Facilitating development of medicines for autism spectrum disorder

First EMA guideline on evaluation of medicines for autism launched for public consultation

The European Medicines Agency (EMA) has released a guideline on the clinical development of medicines for the treatment of autism spectrum disorder (ASD) for a 6-month public consultation.

This is the first guidance document issued by the Committee for Medicinal Products for Human Use (CHMP) for developers of medicines targeting autism. It is based on recent progress in the understanding of the pathological mecha­nisms behind ASD. The guideline also builds on EMA scientific advice for development plans for Autism Spectrum Disorder, as well as the qualification letters of support for the selection of patients in clinical trials.

The draft guideline provides advice on:

  • Diagnosis and inclusion criteria for the selection of patients
  • Methods for assessment of the efficacy of medicines
  • Design of clinical trials
  • Evaluation of clinical safety

Stakeholders are invited to send their comments by 31 August 2016 to cnswpsecretariat@ema.europa.eu using the template provided.
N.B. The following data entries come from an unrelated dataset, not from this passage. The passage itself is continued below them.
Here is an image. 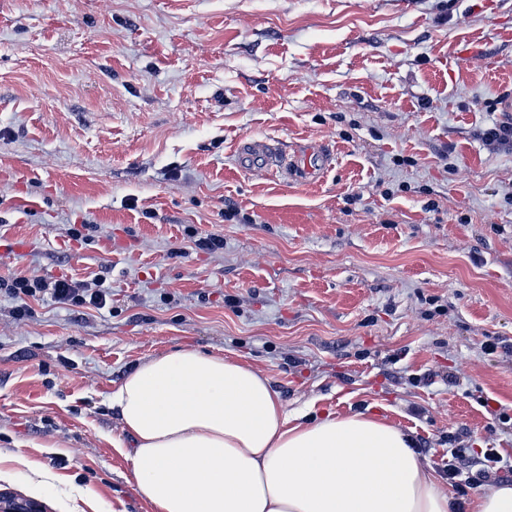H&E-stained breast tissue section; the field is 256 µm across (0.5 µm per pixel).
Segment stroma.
Returning a JSON list of instances; mask_svg holds the SVG:
<instances>
[{
  "instance_id": "stroma-1",
  "label": "stroma",
  "mask_w": 512,
  "mask_h": 512,
  "mask_svg": "<svg viewBox=\"0 0 512 512\" xmlns=\"http://www.w3.org/2000/svg\"><path fill=\"white\" fill-rule=\"evenodd\" d=\"M508 100L512 0H0V280L112 291L0 292V450L55 474L42 512L73 484L151 512L107 397L178 348L386 419L442 483L449 437L512 458ZM245 138L331 164L273 175ZM484 141L489 145L512 146V115H506L483 133ZM12 298L22 303L17 306L19 315L31 313V307L26 299L44 300L49 297L51 301L71 306H83L89 304L97 309H102L107 304L109 292L107 288H86L84 284L67 279L47 281L40 278H30L18 275L11 280L10 288H7Z\"/></svg>"
}]
</instances>
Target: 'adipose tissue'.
Wrapping results in <instances>:
<instances>
[{
  "instance_id": "obj_1",
  "label": "adipose tissue",
  "mask_w": 512,
  "mask_h": 512,
  "mask_svg": "<svg viewBox=\"0 0 512 512\" xmlns=\"http://www.w3.org/2000/svg\"><path fill=\"white\" fill-rule=\"evenodd\" d=\"M107 401L154 512H450L410 435L362 412H288L269 378L179 349L134 366Z\"/></svg>"
}]
</instances>
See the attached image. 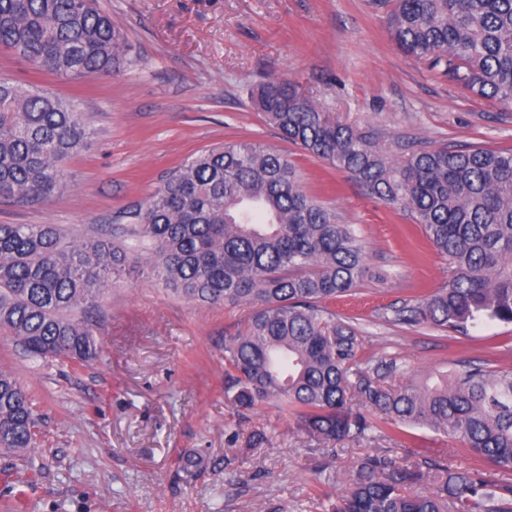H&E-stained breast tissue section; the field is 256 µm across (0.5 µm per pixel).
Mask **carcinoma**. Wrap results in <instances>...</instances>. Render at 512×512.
<instances>
[{
    "mask_svg": "<svg viewBox=\"0 0 512 512\" xmlns=\"http://www.w3.org/2000/svg\"><path fill=\"white\" fill-rule=\"evenodd\" d=\"M391 40L472 94L512 102V0H393ZM0 46L76 81L132 63L133 46L97 0H0ZM280 135L402 206L449 265L448 285L394 320L450 336L512 325V149L413 146L392 158L299 85L272 79L252 94ZM93 133L73 101L0 74V200L38 202L64 186V166ZM147 272L171 294L252 307L224 338V398L291 413L308 435L362 438L390 425L428 428L512 470V370L467 364L431 384L387 385L395 362L362 359V336L327 302L364 278L351 224L308 195L287 156L228 142L172 171L112 235L71 238L55 224H0V333L36 360L98 357L93 313L110 288ZM27 390L0 371V448L33 445ZM432 492L413 490L423 479ZM325 512H512V484L428 456L399 467L363 460Z\"/></svg>",
    "mask_w": 512,
    "mask_h": 512,
    "instance_id": "1",
    "label": "carcinoma"
}]
</instances>
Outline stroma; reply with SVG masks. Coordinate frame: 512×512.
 <instances>
[{"label": "stroma", "mask_w": 512, "mask_h": 512, "mask_svg": "<svg viewBox=\"0 0 512 512\" xmlns=\"http://www.w3.org/2000/svg\"><path fill=\"white\" fill-rule=\"evenodd\" d=\"M100 5L138 52L119 75L68 81L0 47V73L76 100L95 130L66 163L57 194L0 203V224L107 233L193 155L254 141L287 155L306 192L338 223L354 225L368 271L331 307L359 328L363 359L396 362L393 388L470 361L512 365V325L483 324L456 339L395 322L396 308L447 284V261L407 211L282 139L250 96L273 78L294 80L395 157L413 142L512 148V102L470 95L442 70L405 57L388 36V7L376 0ZM250 312L245 303L178 298L138 275L106 292L93 361H34L0 335V370L26 387L37 420L33 447L0 451V512H323L326 494L343 492L357 464L375 454L403 466L425 453L449 469L478 466L489 481L512 483V471L428 429L412 444L390 426L329 442L273 406L236 411L224 398V338ZM257 431L265 439L253 450ZM196 453L205 466L186 475L183 460ZM228 455L242 466L225 468ZM324 468L335 485L320 482Z\"/></svg>", "instance_id": "1"}]
</instances>
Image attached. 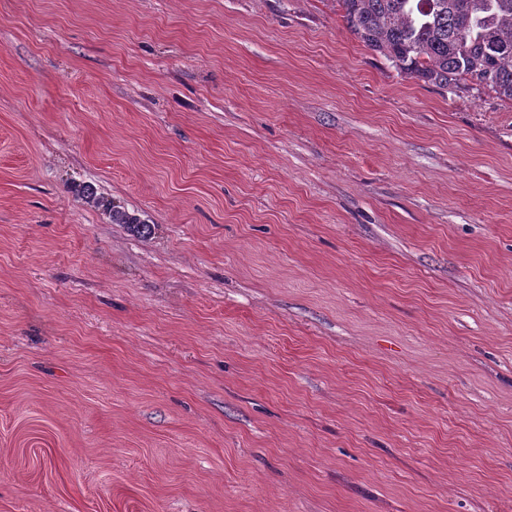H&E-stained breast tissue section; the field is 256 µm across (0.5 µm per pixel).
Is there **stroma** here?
<instances>
[{"label": "stroma", "mask_w": 512, "mask_h": 512, "mask_svg": "<svg viewBox=\"0 0 512 512\" xmlns=\"http://www.w3.org/2000/svg\"><path fill=\"white\" fill-rule=\"evenodd\" d=\"M0 512H512V104L337 0H0ZM84 202L96 209H101L103 212L108 214L112 223L115 224H130L135 227H145L147 224L142 222L136 216L130 215L128 212L123 210L118 205H115L114 202L104 196H98L92 189H87L84 194Z\"/></svg>", "instance_id": "stroma-1"}]
</instances>
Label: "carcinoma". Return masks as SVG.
I'll return each mask as SVG.
<instances>
[{"label":"carcinoma","instance_id":"carcinoma-1","mask_svg":"<svg viewBox=\"0 0 512 512\" xmlns=\"http://www.w3.org/2000/svg\"><path fill=\"white\" fill-rule=\"evenodd\" d=\"M348 29L400 74L443 90L470 82L512 100V0H338ZM114 224L144 227L92 189Z\"/></svg>","mask_w":512,"mask_h":512}]
</instances>
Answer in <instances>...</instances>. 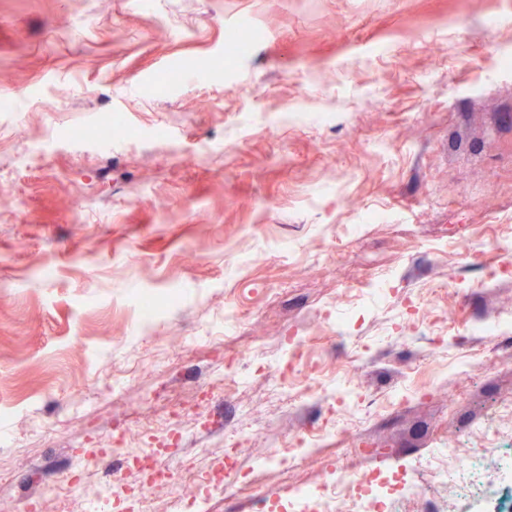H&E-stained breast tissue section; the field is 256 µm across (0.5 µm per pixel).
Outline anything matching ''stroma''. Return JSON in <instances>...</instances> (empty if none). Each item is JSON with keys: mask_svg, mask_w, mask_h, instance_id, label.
Wrapping results in <instances>:
<instances>
[{"mask_svg": "<svg viewBox=\"0 0 512 512\" xmlns=\"http://www.w3.org/2000/svg\"><path fill=\"white\" fill-rule=\"evenodd\" d=\"M242 27L249 51L225 57ZM0 75L19 95L0 113V174L23 172L0 188V477L14 512L112 434L115 375L138 358L149 369L122 386L132 422L162 421L176 380L182 418L268 442L317 427L322 408H290L267 377L231 395L212 385L229 302L246 371L285 357L288 327H321L309 381L343 388L348 417L366 419L363 468L421 464L406 512H433L428 461L482 446L473 422L512 394V371L480 369L456 341L428 354L439 316L484 317L469 286L512 237V0H0ZM108 113L137 138H68ZM473 235L479 264L459 249ZM375 274L394 278L389 299L373 297ZM171 290L177 306L143 323L136 295ZM413 297L417 337L386 351ZM323 305L360 313L322 325ZM358 353L359 378L322 375ZM421 383L442 398L419 400ZM238 466L252 502L210 512L272 499L278 472L250 450Z\"/></svg>", "mask_w": 512, "mask_h": 512, "instance_id": "35a3bbf8", "label": "stroma"}]
</instances>
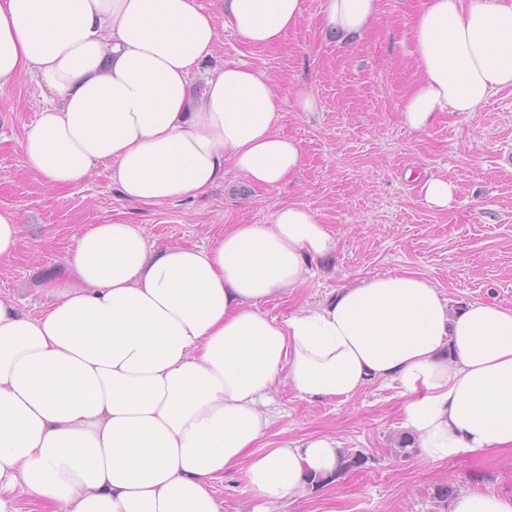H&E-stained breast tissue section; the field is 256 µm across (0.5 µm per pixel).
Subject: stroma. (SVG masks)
<instances>
[{"mask_svg": "<svg viewBox=\"0 0 512 512\" xmlns=\"http://www.w3.org/2000/svg\"><path fill=\"white\" fill-rule=\"evenodd\" d=\"M298 25L278 44L245 47L219 27L205 69L245 62L265 71L281 101V131L303 153L302 169L280 188L254 187L225 164L224 179L196 199L143 206L122 199L104 169L82 184L46 190L28 171L20 142L49 99L36 76L21 75L0 94V211L21 227L15 256L0 261V296L39 315L42 285L77 284L66 257L86 225H141L153 250L211 246L229 224H269L278 207L296 202L336 235L335 253L313 263L292 295L262 304L284 318L314 307L345 284L388 272L428 277L452 306L484 301L512 307V88L477 112H444L425 133L408 130L399 107L419 74L412 20L422 0H380L379 19L361 38L339 41L321 30L324 0H304ZM307 88L314 112L297 111L293 94ZM447 176L451 207L429 208L419 178ZM268 442L313 433L339 440L366 461L336 482L307 489L266 512H451L437 487L454 492H512V449L464 453L430 462L417 446L399 453L405 434L402 400L372 382L344 399L308 400L279 384Z\"/></svg>", "mask_w": 512, "mask_h": 512, "instance_id": "35a3bbf8", "label": "stroma"}]
</instances>
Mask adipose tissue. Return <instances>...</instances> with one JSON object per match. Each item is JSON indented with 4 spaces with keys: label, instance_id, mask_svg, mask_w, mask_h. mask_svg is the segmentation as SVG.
<instances>
[{
    "label": "adipose tissue",
    "instance_id": "1",
    "mask_svg": "<svg viewBox=\"0 0 512 512\" xmlns=\"http://www.w3.org/2000/svg\"><path fill=\"white\" fill-rule=\"evenodd\" d=\"M0 0V92L38 76L51 103L21 147L43 185L104 167L124 199L196 198L225 164L279 188L299 170L265 72L213 57L219 25L248 46L279 43L304 0ZM379 0H325L344 41ZM419 80L400 104L424 133L442 112L479 111L512 87V0H423L412 22ZM336 238L306 206L234 224L210 247L153 251L140 225L94 224L70 257L79 286L49 281L39 316L0 297V512H224L214 483L241 472L253 499L338 478L336 437L268 447L279 377L303 398L395 388L422 456L512 449V307L451 308L430 279L388 273L287 318L260 309L299 287Z\"/></svg>",
    "mask_w": 512,
    "mask_h": 512
}]
</instances>
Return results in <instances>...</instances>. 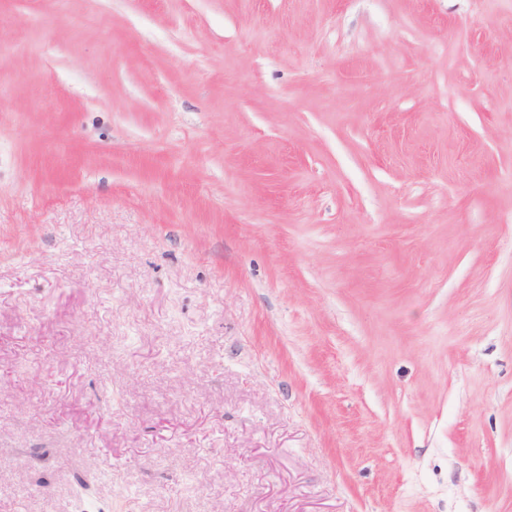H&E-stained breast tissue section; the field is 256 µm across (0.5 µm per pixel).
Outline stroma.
<instances>
[{
    "label": "stroma",
    "instance_id": "1",
    "mask_svg": "<svg viewBox=\"0 0 512 512\" xmlns=\"http://www.w3.org/2000/svg\"><path fill=\"white\" fill-rule=\"evenodd\" d=\"M4 369L0 512H512V0H0Z\"/></svg>",
    "mask_w": 512,
    "mask_h": 512
}]
</instances>
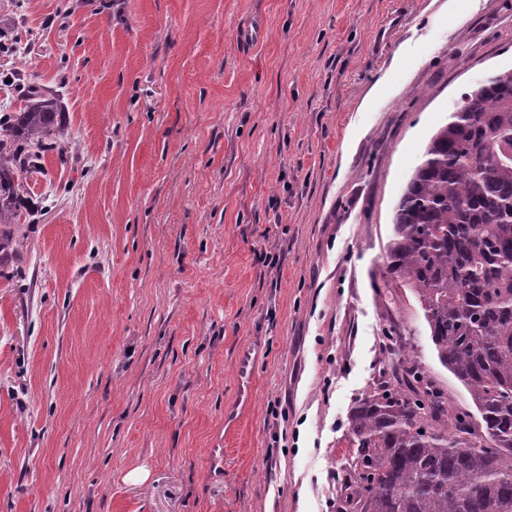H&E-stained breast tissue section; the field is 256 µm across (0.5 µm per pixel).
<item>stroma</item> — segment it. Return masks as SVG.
I'll list each match as a JSON object with an SVG mask.
<instances>
[{
    "label": "stroma",
    "mask_w": 512,
    "mask_h": 512,
    "mask_svg": "<svg viewBox=\"0 0 512 512\" xmlns=\"http://www.w3.org/2000/svg\"><path fill=\"white\" fill-rule=\"evenodd\" d=\"M511 66L512 0H0V76L68 144L0 253V512H338L393 321L469 407L382 272L429 136ZM255 368V358L250 349L242 350L237 360L239 404L247 407L252 399L251 379Z\"/></svg>",
    "instance_id": "35a3bbf8"
}]
</instances>
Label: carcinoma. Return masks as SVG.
Wrapping results in <instances>:
<instances>
[{
  "instance_id": "carcinoma-1",
  "label": "carcinoma",
  "mask_w": 512,
  "mask_h": 512,
  "mask_svg": "<svg viewBox=\"0 0 512 512\" xmlns=\"http://www.w3.org/2000/svg\"><path fill=\"white\" fill-rule=\"evenodd\" d=\"M57 109L27 84L0 116V224H19L21 176L57 148ZM387 285L410 292L440 363L472 408L448 406L400 327L377 388L348 418L339 512H512V68L464 92L396 206Z\"/></svg>"
}]
</instances>
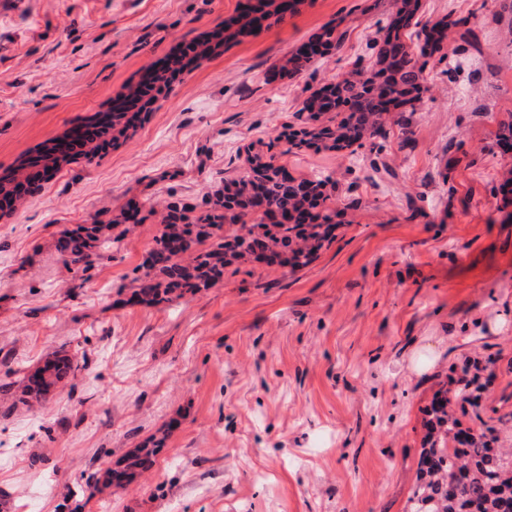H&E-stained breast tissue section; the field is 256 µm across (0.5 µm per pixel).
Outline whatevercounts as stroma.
<instances>
[{"instance_id":"obj_1","label":"stroma","mask_w":512,"mask_h":512,"mask_svg":"<svg viewBox=\"0 0 512 512\" xmlns=\"http://www.w3.org/2000/svg\"><path fill=\"white\" fill-rule=\"evenodd\" d=\"M240 0H14L0 8V175L104 110L179 43L232 21ZM373 0H303L281 24L182 75L117 148L63 167L23 213L0 219V495L8 512H404L424 411L465 360L486 364L480 408L512 446V217L498 192L512 153V11L501 0H421L433 23L466 17L409 129L282 157L337 182L345 221L309 265L245 261L204 294L129 305L159 230L150 202L196 207L238 175L251 144L300 125L310 89L375 59ZM344 18L314 69L283 57ZM138 204L145 220L73 287L62 228ZM433 365L413 369L415 352ZM86 358L70 386L23 403L16 369ZM148 479L105 486L113 462L159 428Z\"/></svg>"}]
</instances>
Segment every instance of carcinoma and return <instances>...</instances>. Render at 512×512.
<instances>
[{
    "label": "carcinoma",
    "instance_id": "carcinoma-1",
    "mask_svg": "<svg viewBox=\"0 0 512 512\" xmlns=\"http://www.w3.org/2000/svg\"><path fill=\"white\" fill-rule=\"evenodd\" d=\"M255 10L252 0L241 4V14L226 25L199 36L193 43L195 56L188 62L173 60L187 71L219 50L224 49V33L235 29L244 34L258 30L262 22L277 25L287 14L294 13L302 0H293L283 10L280 0H260ZM389 22L379 28L380 39L373 42L374 62L333 82L315 89L304 101L307 113L298 127L283 130L259 146H250L243 172L224 180V185L209 195L204 208L171 201L162 206L161 228L153 238L141 264L133 269L131 297L128 302L157 307L195 296L216 286L224 279V269L239 261H255L296 270L307 266L317 253L330 243L333 229L342 212L336 209V180L330 176L296 179L278 158L302 151L320 153L342 151L383 132L387 116L398 113L397 122L409 128L428 92L425 71L434 54L443 53L448 30L464 27L469 19H442L432 25H419L420 0H391ZM344 20L326 24L316 36L321 57L335 52L343 43ZM416 39V47L407 40ZM316 56L299 48L281 65L285 74L305 71ZM144 81L133 82L120 97L122 105L112 108L106 127L107 145L114 147L128 137L141 116L152 111L154 104L169 97L173 86L159 88L157 96L139 112L128 117L124 105L142 99ZM503 152L512 150V122H503L496 132ZM279 153L272 149L279 145ZM74 157L61 153L55 143L42 146L34 158L23 159L14 170L0 176V216L18 212L27 197L41 189ZM133 218L129 207L120 208L112 221L61 232L67 239L64 264L73 278L84 281L93 261L101 257L96 249L120 243L129 231ZM79 361L67 354L55 355L44 365L23 373L20 400L46 398L63 381L76 376ZM455 384L474 392L463 398L479 406L481 386L478 376L467 378L469 368ZM448 385L433 395L426 433L419 454L415 483L408 496L405 512H501L512 502V450L499 445L492 429L474 434L467 440L457 439L460 421L449 410ZM170 430L160 429L138 442L119 458L109 473L118 469L124 475L126 489L138 483L156 464L167 447Z\"/></svg>",
    "mask_w": 512,
    "mask_h": 512
}]
</instances>
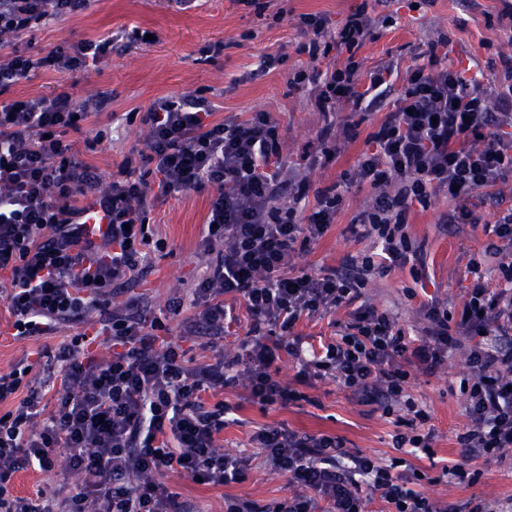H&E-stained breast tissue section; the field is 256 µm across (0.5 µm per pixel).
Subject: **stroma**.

Comments received during the consultation will be taken into account during the finalisation of the guideline.

ASD

ASD is a group of disorders which affect the brain. Symptoms typically start to show before the age of 3 years and persist into adulthood. They are described as "spectrum disorders" because they affect each patient in a variety of different ways and can range from very mild to severe. The condition is characterised by difficulties with social interaction and restrictive, excessively repetitive behaviour patterns.

According to the World Health Organization at least 1 in 160 children has an ASD, however poor awareness of the condition and diagnostic methods can make it difficult to identify.

There is no authorised effective medical treatment for the core symptoms of autism. Non-specific treatments can be used to manage problematic behaviour. Management of ASD today relies mostly on behavioural therapies and social and educational programmes.